Records for this exercise:
----

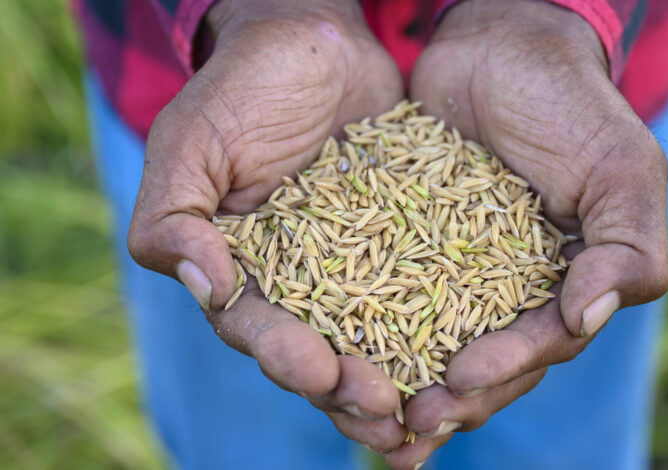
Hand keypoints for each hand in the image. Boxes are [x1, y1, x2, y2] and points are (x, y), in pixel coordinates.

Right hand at [127, 0, 407, 452]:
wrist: (317, 43)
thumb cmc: (244, 87)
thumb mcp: (192, 142)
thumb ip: (175, 217)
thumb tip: (203, 290)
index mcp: (242, 270)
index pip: (259, 330)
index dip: (288, 357)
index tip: (321, 372)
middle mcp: (300, 280)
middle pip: (323, 351)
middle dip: (351, 389)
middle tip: (389, 413)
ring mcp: (357, 267)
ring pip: (378, 339)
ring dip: (403, 379)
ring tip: (434, 410)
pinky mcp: (407, 243)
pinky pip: (428, 290)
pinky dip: (448, 328)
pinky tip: (474, 357)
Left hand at [385, 0, 667, 466]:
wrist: (497, 46)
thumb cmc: (569, 106)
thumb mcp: (618, 170)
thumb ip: (625, 247)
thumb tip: (588, 319)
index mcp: (562, 285)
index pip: (539, 345)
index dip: (506, 369)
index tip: (462, 379)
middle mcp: (506, 290)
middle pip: (480, 362)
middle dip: (447, 400)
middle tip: (405, 427)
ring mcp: (450, 271)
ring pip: (426, 342)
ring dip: (399, 384)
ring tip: (362, 416)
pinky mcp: (401, 243)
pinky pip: (379, 293)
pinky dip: (360, 328)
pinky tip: (332, 355)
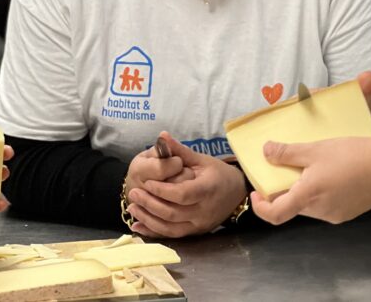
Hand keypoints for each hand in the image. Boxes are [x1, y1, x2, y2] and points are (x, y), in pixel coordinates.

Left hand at [127, 132, 246, 237]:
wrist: (238, 193)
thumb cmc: (219, 174)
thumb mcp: (202, 160)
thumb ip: (180, 152)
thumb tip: (162, 136)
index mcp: (207, 189)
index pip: (181, 194)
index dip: (161, 190)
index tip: (146, 182)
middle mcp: (204, 210)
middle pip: (172, 212)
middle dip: (149, 204)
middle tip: (133, 193)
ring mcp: (200, 224)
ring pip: (169, 227)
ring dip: (148, 219)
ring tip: (132, 207)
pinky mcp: (196, 232)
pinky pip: (172, 235)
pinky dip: (153, 232)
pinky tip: (138, 225)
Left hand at [251, 137, 370, 224]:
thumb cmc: (354, 155)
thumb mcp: (317, 148)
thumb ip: (288, 152)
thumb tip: (265, 151)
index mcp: (308, 196)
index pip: (274, 214)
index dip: (260, 206)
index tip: (257, 192)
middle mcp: (319, 211)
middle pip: (293, 205)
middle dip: (286, 188)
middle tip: (291, 165)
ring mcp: (335, 215)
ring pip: (310, 204)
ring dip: (306, 188)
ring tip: (317, 165)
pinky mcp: (348, 213)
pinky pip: (326, 204)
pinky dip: (322, 191)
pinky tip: (336, 173)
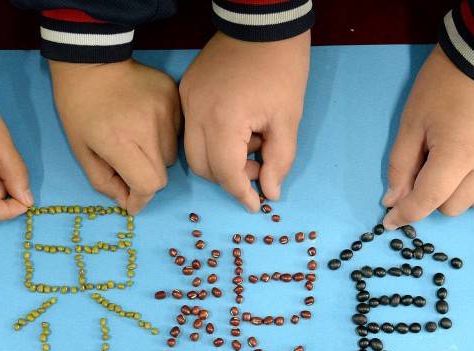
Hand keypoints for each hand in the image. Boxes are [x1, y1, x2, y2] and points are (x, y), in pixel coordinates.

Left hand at [50, 60, 179, 214]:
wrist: (91, 60)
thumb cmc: (79, 107)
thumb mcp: (81, 150)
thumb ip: (103, 181)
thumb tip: (127, 201)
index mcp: (120, 142)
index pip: (149, 184)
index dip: (141, 198)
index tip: (132, 201)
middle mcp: (148, 128)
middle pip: (162, 173)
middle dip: (145, 178)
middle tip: (128, 168)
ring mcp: (165, 110)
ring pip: (171, 153)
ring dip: (156, 156)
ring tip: (136, 139)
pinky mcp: (174, 97)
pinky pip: (176, 131)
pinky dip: (164, 135)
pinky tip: (145, 122)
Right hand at [180, 31, 309, 210]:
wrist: (262, 23)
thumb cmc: (281, 69)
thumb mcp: (287, 119)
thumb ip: (278, 161)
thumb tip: (270, 193)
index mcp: (223, 120)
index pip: (225, 173)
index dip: (241, 194)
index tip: (256, 205)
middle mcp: (195, 113)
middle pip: (202, 167)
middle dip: (229, 177)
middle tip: (258, 167)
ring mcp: (187, 100)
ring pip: (193, 150)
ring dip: (220, 159)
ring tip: (251, 141)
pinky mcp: (186, 90)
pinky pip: (192, 128)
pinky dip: (212, 139)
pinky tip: (239, 127)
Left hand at [382, 46, 473, 228]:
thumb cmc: (442, 86)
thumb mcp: (411, 123)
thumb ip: (400, 167)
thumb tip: (393, 203)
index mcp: (457, 154)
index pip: (427, 201)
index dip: (405, 214)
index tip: (391, 220)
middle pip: (453, 207)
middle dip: (435, 195)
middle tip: (431, 167)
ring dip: (462, 190)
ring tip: (459, 158)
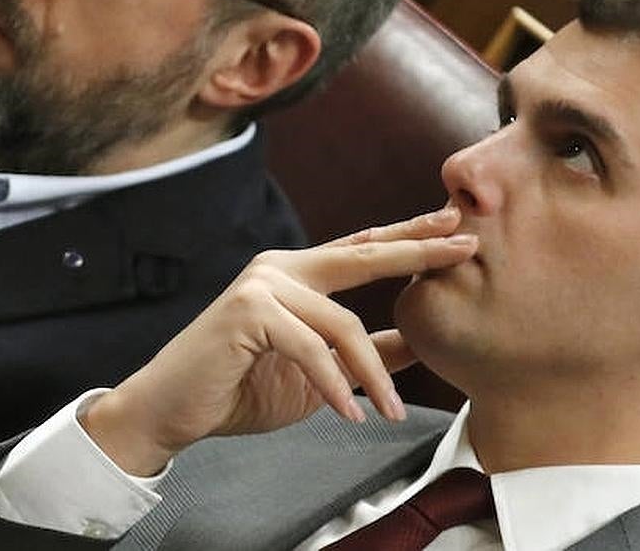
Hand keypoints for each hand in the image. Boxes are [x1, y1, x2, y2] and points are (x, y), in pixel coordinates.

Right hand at [83, 208, 476, 475]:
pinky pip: (310, 348)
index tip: (453, 225)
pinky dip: (333, 386)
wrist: (173, 410)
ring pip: (343, 323)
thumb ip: (362, 352)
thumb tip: (418, 343)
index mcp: (297, 273)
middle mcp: (282, 266)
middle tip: (465, 248)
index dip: (409, 235)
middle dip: (419, 250)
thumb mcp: (319, 371)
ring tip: (391, 412)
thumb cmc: (241, 387)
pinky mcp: (248, 311)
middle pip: (364, 255)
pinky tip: (348, 413)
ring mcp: (263, 284)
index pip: (363, 248)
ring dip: (372, 375)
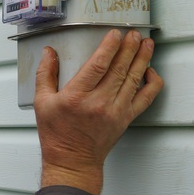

----

Repeat, word for word, the lines of the material above from the one holding "pinky pip: (379, 293)" through the one holding "middle tip: (128, 168)". Leave out pictures.

Solution for this task:
pinky pip: (379, 293)
pinky dip: (360, 328)
pinky tip: (332, 355)
Hand keypoints for each hand in the image. Boxes are [x1, y1, x2, y2] and points are (x, y), in pixel coordinates.

Left hand at [127, 132, 246, 237]:
wrist: (238, 193)
thumb cmc: (219, 174)
thumb mcp: (202, 160)
thumb ip: (180, 152)
thumb tip: (162, 136)
index mcp: (207, 189)
index pip: (181, 194)
index dip: (161, 190)
index tip: (146, 182)
middle mcp: (204, 210)
middle pip: (172, 212)
middle dip: (149, 204)
middle tip: (133, 193)
ring mcp: (200, 224)
ring pip: (169, 227)
ring dip: (148, 219)
ring tip: (132, 207)
pinky mcp: (196, 232)
pinky pip: (172, 235)
pinky dip: (153, 232)
pinky tip: (138, 225)
Left hand at [251, 137, 370, 224]:
thumb cmc: (354, 155)
thumb mcp: (317, 148)
thumb ip: (288, 152)
thumb tip: (265, 151)
index mcp: (308, 196)
index pip: (274, 214)
index dip: (260, 206)
index tip: (257, 192)
middle mcp: (319, 211)
middle pip: (293, 205)
middle dip: (286, 188)
middle tip: (291, 165)
ring mcp: (335, 215)
ring pip: (310, 204)
ring dip: (306, 188)
ring tip: (317, 165)
pinky mcp: (348, 213)
pinky pip: (326, 204)
pinky dip: (322, 191)
pinky tip: (336, 173)
Hand keypoints for each hand in the image. Boxes are [x1, y1, x2, y2] and points are (x, y), in pixel coordinates.

Left hand at [50, 60, 179, 214]:
wrist: (91, 60)
thumb cmc: (79, 107)
thumb mcp: (81, 150)
thumb ip: (103, 181)
thumb tip: (127, 201)
index mcp: (120, 142)
index pip: (149, 184)
index dip: (141, 198)
index tip: (132, 201)
middle mcp: (148, 128)
middle pip: (162, 173)
middle dip: (145, 178)
middle tip: (128, 168)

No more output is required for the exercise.